Hacker News new | ask | show | jobs
by duchenne 2551 days ago
Overfitting typically happens when the number of training samples is small compared to the number of parameters of the model. It especially happens when the input space is high-dimensional.

Here the input space has a only one dimension. The model has 10 parameters. There are 8500 samples. So, the author safely assumes that no over-fitting occurs.

2 comments

Wrong. You are assuming a good selection over the whole search space of humans. If you took HN I bet you would get a different distribution. The Reddit data only applies to sampling Redditors sampled using similar strategies, the generalization is limited by how general the collection strategy was
Yes, there is a possibility that the sample is biased. But that does not matter for this experiment.

The OP says that the model should be built with people in the same room than him, and then the human RNG should be executed with the same people.
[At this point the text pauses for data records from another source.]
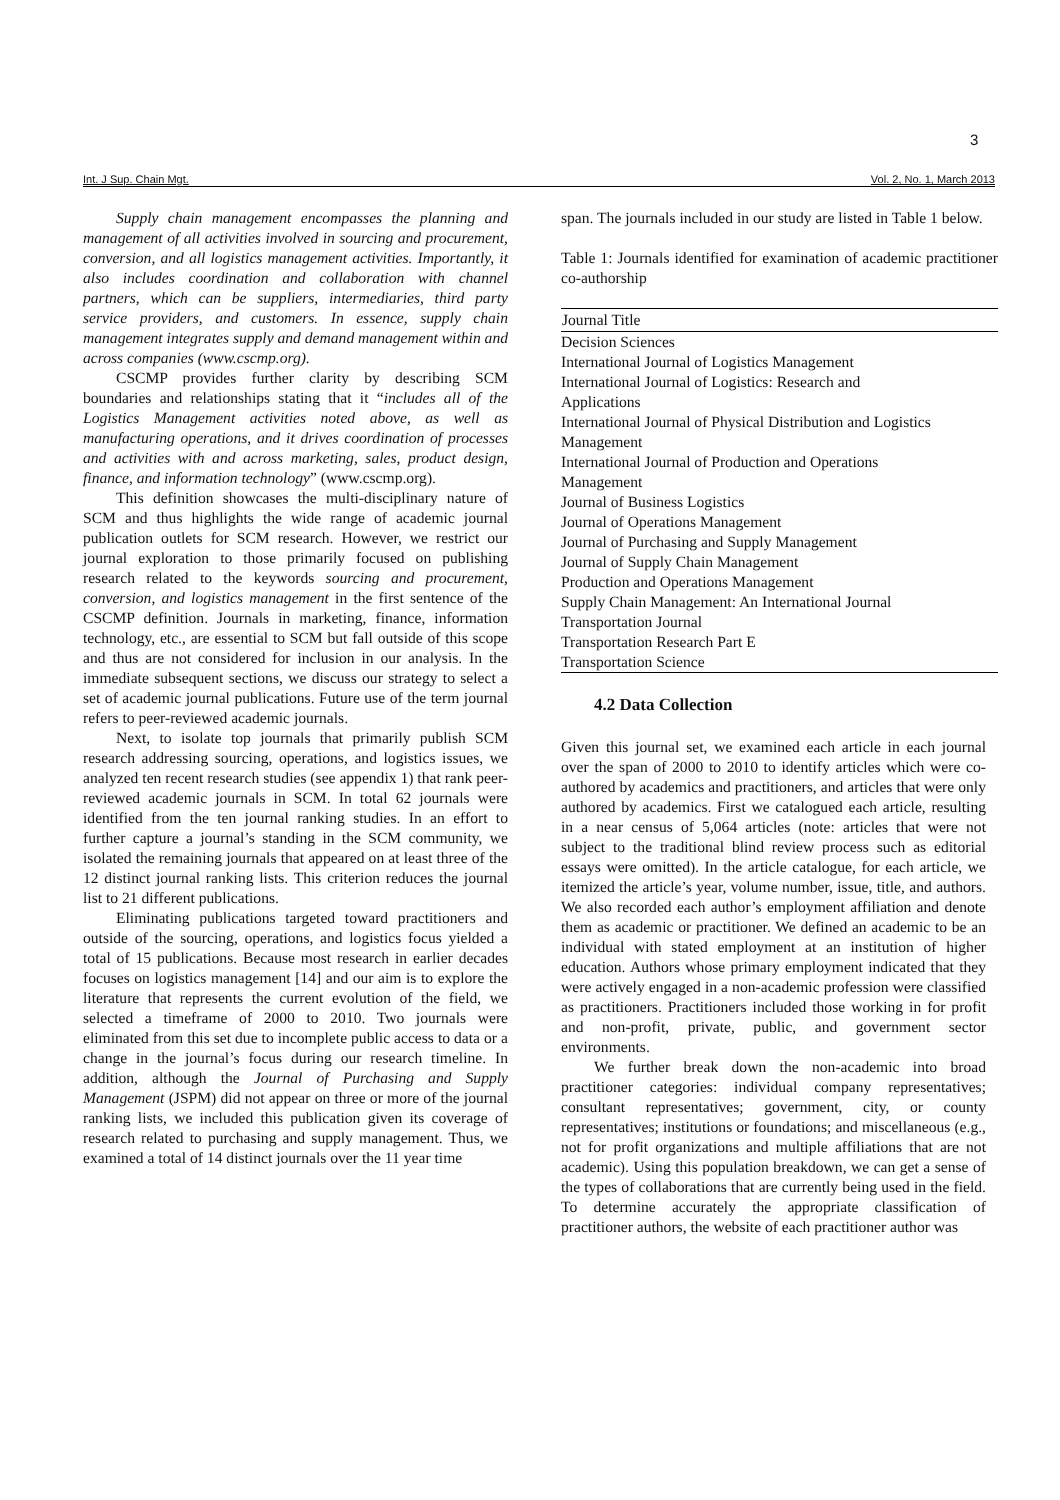3
Int. J Sup. Chain Mgt. Vol. 2, No. 1, March 2013
Supply chain management encompasses the planning and management of all activities involved in sourcing and procurement, conversion, and all logistics management activities. Importantly, it also includes coordination and collaboration with channel partners, which can be suppliers, intermediaries, third party service providers, and customers. In essence, supply chain management integrates supply and demand management within and across companies (www.cscmp.org).
CSCMP provides further clarity by describing SCM boundaries and relationships stating that it “includes all of the Logistics Management activities noted above, as well as manufacturing operations, and it drives coordination of processes and activities with and across marketing, sales, product design, finance, and information technology” (www.cscmp.org).
This definition showcases the multi-disciplinary nature of SCM and thus highlights the wide range of academic journal publication outlets for SCM research. However, we restrict our journal exploration to those primarily focused on publishing research related to the keywords sourcing and procurement, conversion, and logistics management in the first sentence of the CSCMP definition. Journals in marketing, finance, information technology, etc., are essential to SCM but fall outside of this scope and thus are not considered for inclusion in our analysis. In the immediate subsequent sections, we discuss our strategy to select a set of academic journal publications. Future use of the term journal refers to peer-reviewed academic journals.
Next, to isolate top journals that primarily publish SCM research addressing sourcing, operations, and logistics issues, we analyzed ten recent research studies (see appendix 1) that rank peer-reviewed academic journals in SCM. In total 62 journals were identified from the ten journal ranking studies. In an effort to further capture a journal’s standing in the SCM community, we isolated the remaining journals that appeared on at least three of the 12 distinct journal ranking lists. This criterion reduces the journal list to 21 different publications.
Eliminating publications targeted toward practitioners and outside of the sourcing, operations, and logistics focus yielded a total of 15 publications. Because most research in earlier decades focuses on logistics management [14] and our aim is to explore the literature that represents the current evolution of the field, we selected a timeframe of 2000 to 2010. Two journals were eliminated from this set due to incomplete public access to data or a change in the journal’s focus during our research timeline. In addition, although the Journal of Purchasing and Supply Management (JSPM) did not appear on three or more of the journal ranking lists, we included this publication given its coverage of research related to purchasing and supply management. Thus, we examined a total of 14 distinct journals over the 11 year time
span. The journals included in our study are listed in Table 1 below.
Table 1: Journals identified for examination of academic practitioner co-authorship
| Journal Title |
| --- |
| Decision Sciences |
| International Journal of Logistics Management |
| International Journal of Logistics: Research and Applications |
| International Journal of Physical Distribution and Logistics Management |
| International Journal of Production and Operations Management |
| Journal of Business Logistics |
| Journal of Operations Management |
| Journal of Purchasing and Supply Management |
| Journal of Supply Chain Management |
| Production and Operations Management |
| Supply Chain Management: An International Journal |
| Transportation Journal |
| Transportation Research Part E |
| Transportation Science |
4.2 Data Collection
Given this journal set, we examined each article in each journal over the span of 2000 to 2010 to identify articles which were co-authored by academics and practitioners, and articles that were only authored by academics. First we catalogued each article, resulting in a near census of 5,064 articles (note: articles that were not subject to the traditional blind review process such as editorial essays were omitted). In the article catalogue, for each article, we itemized the article’s year, volume number, issue, title, and authors. We also recorded each author’s employment affiliation and denote them as academic or practitioner. We defined an academic to be an individual with stated employment at an institution of higher education. Authors whose primary employment indicated that they were actively engaged in a non-academic profession were classified as practitioners. Practitioners included those working in for profit and non-profit, private, public, and government sector environments.
We further break down the non-academic into broad practitioner categories: individual company representatives; consultant representatives; government, city, or county representatives; institutions or foundations; and miscellaneous (e.g., not for profit organizations and multiple affiliations that are not academic). Using this population breakdown, we can get a sense of the types of collaborations that are currently being used in the field. To determine accurately the appropriate classification of practitioner authors, the website of each practitioner author was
As a consequence, OP has to capture the bias of the people in his room to make his RNG work.

The model would break only if the people in the sample change their strategy to pick random numbers after some time.

The data from Reddit is just used as an example of how to make a human RNG from redditer random picks.

As long as the training and testing are done from the same group of people, there is no issue, even if this group is biased.

Moreover, I don't see any prior reason to believe that redditors and HN readers would have different biases. That would be an interesting experiment, though. However, the predominance of the number 7 in article's data might be a western culture thing.

This doesn't exclude overfitting. You can take samples n much larger than parameters p in, for example, a political or household earnings survey performed in the San Francisco Bay Area, but obviously one cannot safely assume no overfitting occurs in that scenario.